Swisher's grandmother, Betty Swisher, whose initials are tattooed above his heart, died after a lengthy battle with cancer on Aug. 14, 2005.

"I was pretty excited when I heard about the thing with Pantene," Swisher says. "It's a great cause, obviously, and anything I can do to make life a little easier or happier for someone who has to go through what my grandma went through, I'm all for it."

As a new ambassador for the EIF and its Women's Cancer Research Fund, Swisher's hoping to bring attention to the campaign and encourage others to follow his example by donating their own hair.

"My grandmother was my inspiration and strength. She always encouraged me to follow my dreams," he said. "It was a difficult time for our entire family as she bravely fought cancer, and there's not a day that goes by that I don't think of her.

"She truly was the love of my life, and I know that she would be so proud of my support of the Women's Cancer Research Fund."

Swisher has dedicated his career to Betty, and it's already been quite a career. He hit 35 homers in 2006, his second full season, and with 62 career homers through Tuesday, he's Oakland's all-time home run leader among switch-hitters.

But none of his homers were as meaningful as the one he hit on Aug. 14, 2006.

Before Betty Swisher succumbed to cancer after a long battle, Swisher used to call her before every game to calm his nerves. That day, the first anniversary of her passing, Swisher placed a pregame phone call to Betty's husband, Don.
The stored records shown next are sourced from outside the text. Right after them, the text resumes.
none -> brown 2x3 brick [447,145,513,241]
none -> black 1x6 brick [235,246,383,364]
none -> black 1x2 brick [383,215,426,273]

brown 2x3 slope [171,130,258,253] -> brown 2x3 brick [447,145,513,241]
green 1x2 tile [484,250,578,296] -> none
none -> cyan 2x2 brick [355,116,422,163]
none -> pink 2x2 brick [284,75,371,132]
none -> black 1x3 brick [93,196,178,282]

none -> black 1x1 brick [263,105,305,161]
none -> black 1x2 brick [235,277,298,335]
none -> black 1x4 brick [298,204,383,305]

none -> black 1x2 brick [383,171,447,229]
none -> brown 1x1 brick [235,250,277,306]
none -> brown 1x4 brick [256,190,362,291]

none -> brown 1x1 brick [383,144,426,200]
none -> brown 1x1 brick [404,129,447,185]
"I started thinking about her last night, and she was the first thing I thought of this morning, so it just felt right to call my grandpa," Swisher said that day. "It's a rough time for all of us, but he sounded great, and that did me a world of good."
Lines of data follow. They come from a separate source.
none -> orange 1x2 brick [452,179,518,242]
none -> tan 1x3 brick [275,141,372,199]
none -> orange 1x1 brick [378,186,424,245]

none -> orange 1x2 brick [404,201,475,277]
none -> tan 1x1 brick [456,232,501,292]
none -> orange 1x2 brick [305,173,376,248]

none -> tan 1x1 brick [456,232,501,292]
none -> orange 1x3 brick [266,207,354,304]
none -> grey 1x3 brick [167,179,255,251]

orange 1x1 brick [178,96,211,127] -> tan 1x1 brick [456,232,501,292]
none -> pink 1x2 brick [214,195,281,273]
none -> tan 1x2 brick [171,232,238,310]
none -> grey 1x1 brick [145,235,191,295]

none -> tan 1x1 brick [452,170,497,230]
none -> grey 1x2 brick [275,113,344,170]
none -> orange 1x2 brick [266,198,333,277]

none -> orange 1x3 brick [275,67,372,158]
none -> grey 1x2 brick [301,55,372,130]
Several hours after the call, Swisher hit a two-run homer in the bottom of the eighth inning that gave the A's a 5-4 win over the Mariners. And in the bittersweet glow of victory, he insisted that Betty played a hand in it all.
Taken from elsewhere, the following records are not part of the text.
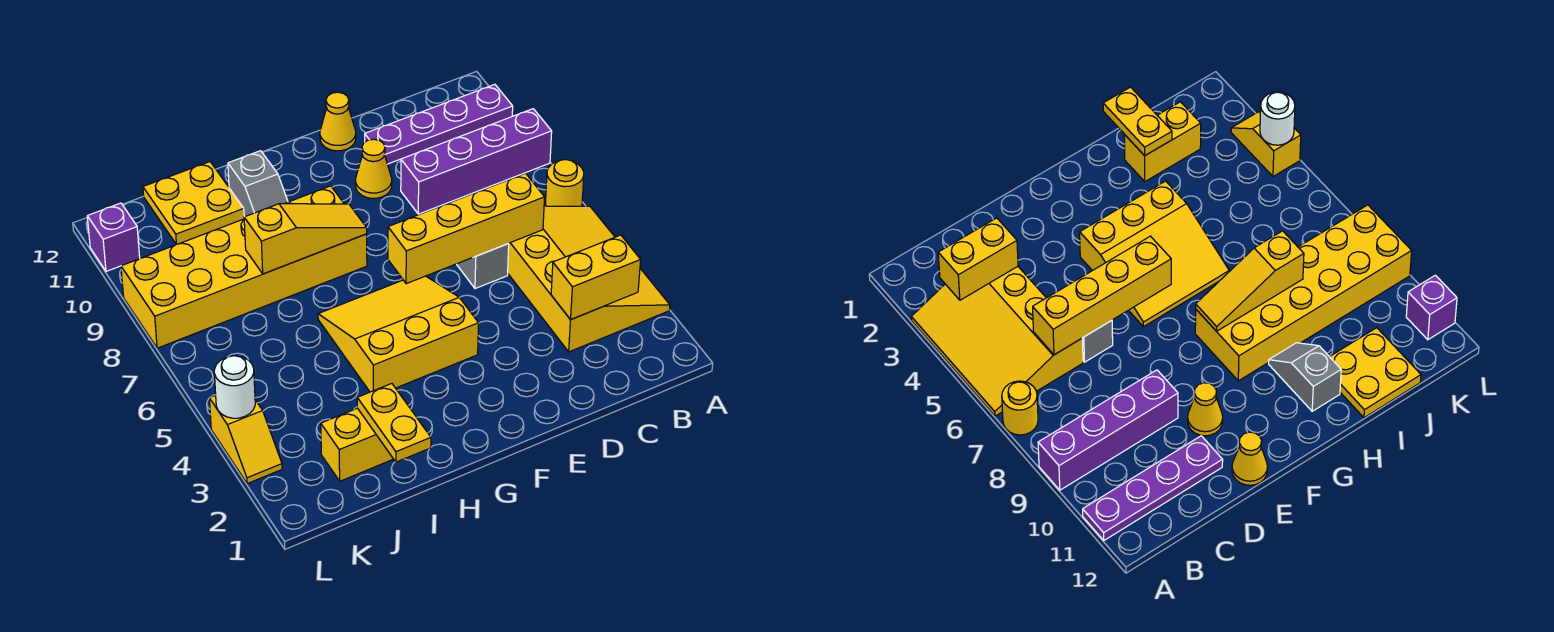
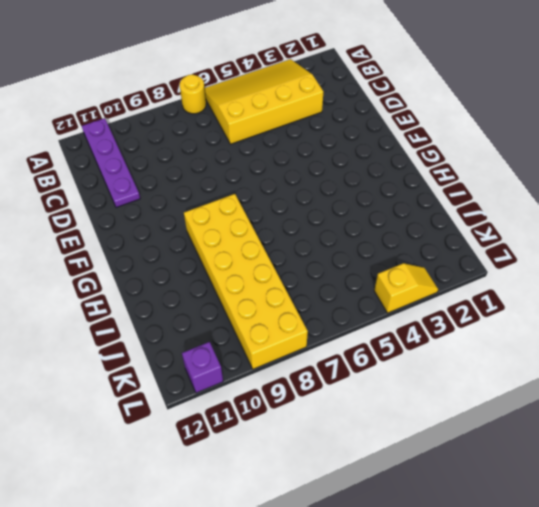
none -> purple 1x4 brick [401,109,552,214]
none -> grey 1x1 brick [457,244,509,289]
none -> yellow 1x1 cone [356,139,392,198]

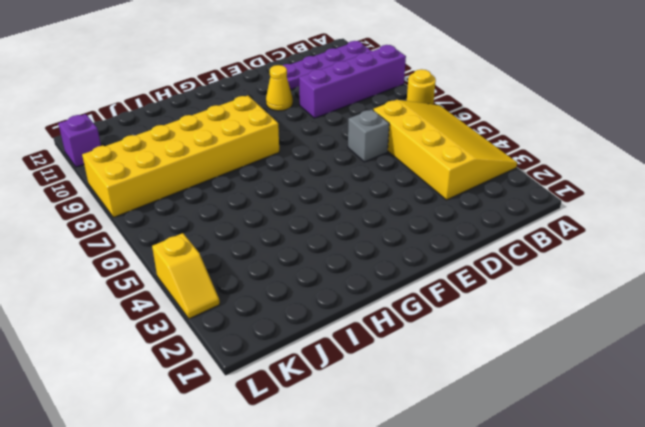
none -> yellow 1x1 cone [320,92,356,151]
none -> yellow 3x3 slope [318,276,479,392]
none -> grey 1x2 slope [228,151,288,216]

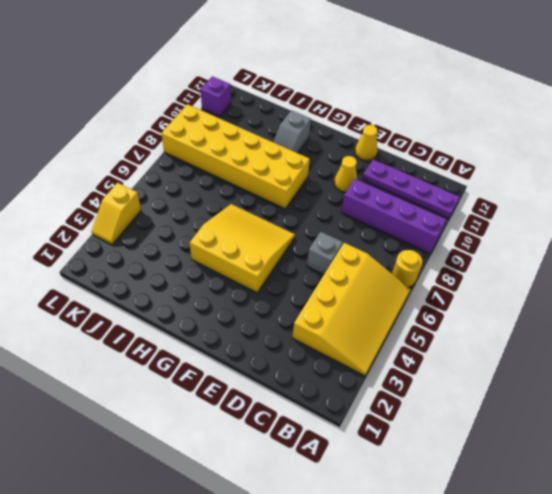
none -> yellow 1x2 brick [321,408,393,481]
none -> yellow 2x2 plate [143,162,244,244]
none -> yellow 1x2 brick [551,235,641,320]

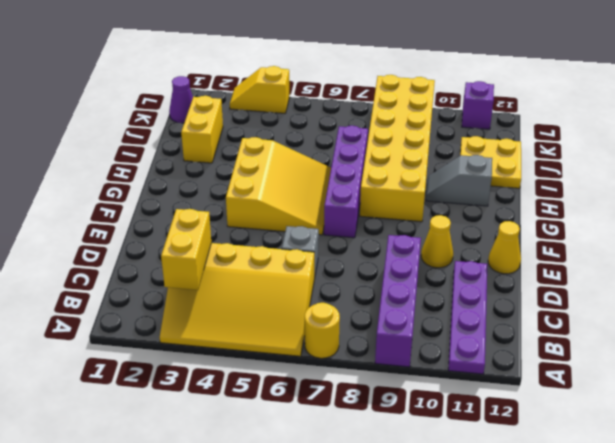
purple 1x4 brick [324,126,368,238] -> none
purple 1x1 cone [169,76,193,123] -> none
none -> yellow 1x4 brick [388,173,545,284]
none -> yellow 1x3 slope [244,204,367,274]
none -> yellow 1x2 plate [357,384,431,462]

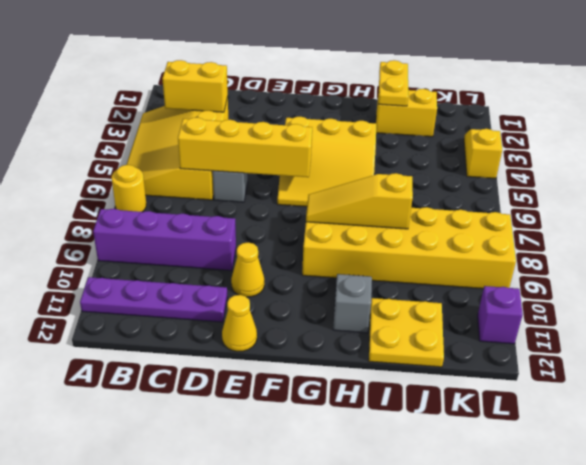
none -> white 1x1 round brick [214,356,255,418]

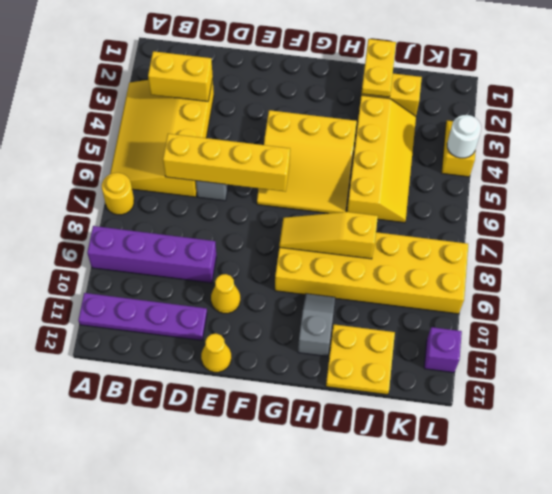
yellow 2x4 slope [347,95,416,223] -> none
"She pushed it," he said of his line drive, which barely eluded the glove of leaping right fielder Ichiro Suzuki before sneaking over the wall. "She pushed it away from Ichiro. ... I'm 100 percent convinced of that, because I did not hit that ball well at all.

"It was a bad day this morning, but it's a great day tonight. It's just awesome to be able to share something like this with my family. We all needed a little pick-me-up, and this was pretty awesome."

Immediately after rounding the bases, Swisher, who before the game inked the tape wrapping his forearms with Betty's initials, had a brief, poignant conversation with outfielder Milton Bradley, his partner in a detailed dugout celebration after either one of them goes deep.

"Milton and I were talking, wondering if my grandma and his [deceased] grandpa were up there doing the home-run dance," Swisher said.

Swisher thinks they were, just as he thinks Betty is looking down on him when he points up to her after every one of his base hits.

Surprised to hear all this? That sports-talk caller sure was.

"OK, I'm going to hang up now," he said. "I feel about two inches tall, and if I keep listening, I'm going to end up buying a Nick Swisher jersey or something."

Told that story, Swisher laughs his booming laugh.

"That's awesome, man," he said. "Look, I can't change what people think about me. If someone wants to think I'm just a big, dumb knucklehead, I can't help that.

"But there's a little more to it than what you think you see."

Mychael Urban is a national writer for MLB.com. This story was not subject to the approval of Major League Baseball or its clubs.